## AIM OF THE EXERCISE:
Return every line below in which "strong" appears.

= = =

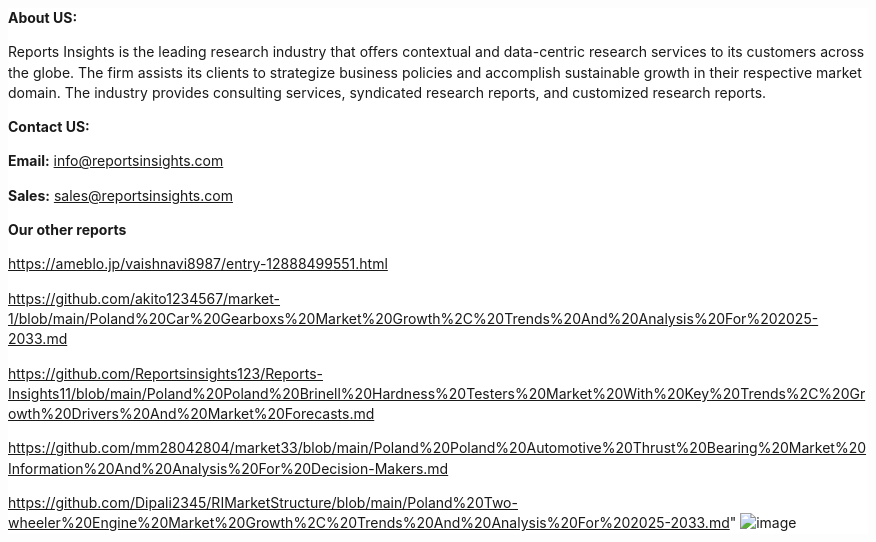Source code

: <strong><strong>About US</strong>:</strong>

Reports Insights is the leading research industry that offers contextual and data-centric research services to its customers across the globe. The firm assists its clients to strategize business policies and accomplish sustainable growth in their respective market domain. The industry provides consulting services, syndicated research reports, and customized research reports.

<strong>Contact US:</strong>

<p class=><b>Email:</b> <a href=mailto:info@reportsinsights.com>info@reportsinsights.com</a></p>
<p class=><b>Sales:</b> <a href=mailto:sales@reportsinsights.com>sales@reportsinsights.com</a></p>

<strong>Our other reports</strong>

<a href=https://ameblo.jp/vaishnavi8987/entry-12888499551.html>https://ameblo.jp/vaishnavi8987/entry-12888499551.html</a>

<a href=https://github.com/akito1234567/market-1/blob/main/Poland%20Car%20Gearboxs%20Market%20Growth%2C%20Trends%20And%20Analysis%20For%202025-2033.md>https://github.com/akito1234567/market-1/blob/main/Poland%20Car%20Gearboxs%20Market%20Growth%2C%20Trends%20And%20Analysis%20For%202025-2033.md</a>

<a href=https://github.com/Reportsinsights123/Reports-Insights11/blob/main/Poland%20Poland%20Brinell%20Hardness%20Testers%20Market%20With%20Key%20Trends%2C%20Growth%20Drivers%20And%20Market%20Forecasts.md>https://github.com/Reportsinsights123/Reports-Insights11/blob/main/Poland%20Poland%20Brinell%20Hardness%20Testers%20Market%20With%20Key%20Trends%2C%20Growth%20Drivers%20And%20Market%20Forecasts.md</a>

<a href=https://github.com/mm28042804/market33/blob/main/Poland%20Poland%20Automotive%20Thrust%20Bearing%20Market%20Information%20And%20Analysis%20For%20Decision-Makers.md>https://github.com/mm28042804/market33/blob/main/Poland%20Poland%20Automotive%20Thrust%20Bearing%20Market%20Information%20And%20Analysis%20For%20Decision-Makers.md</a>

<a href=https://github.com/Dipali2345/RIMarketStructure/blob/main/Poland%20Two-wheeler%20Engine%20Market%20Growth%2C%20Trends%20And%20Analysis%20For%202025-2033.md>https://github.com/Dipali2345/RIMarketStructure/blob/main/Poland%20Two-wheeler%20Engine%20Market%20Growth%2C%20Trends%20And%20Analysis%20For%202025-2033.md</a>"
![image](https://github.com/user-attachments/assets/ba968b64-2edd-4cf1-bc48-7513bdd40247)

= = =

## EXERCISE ANSWER:
: <strong><strong>About US</strong>:</strong>
<strong>Contact US:</strong>
<strong>Our other reports</strong>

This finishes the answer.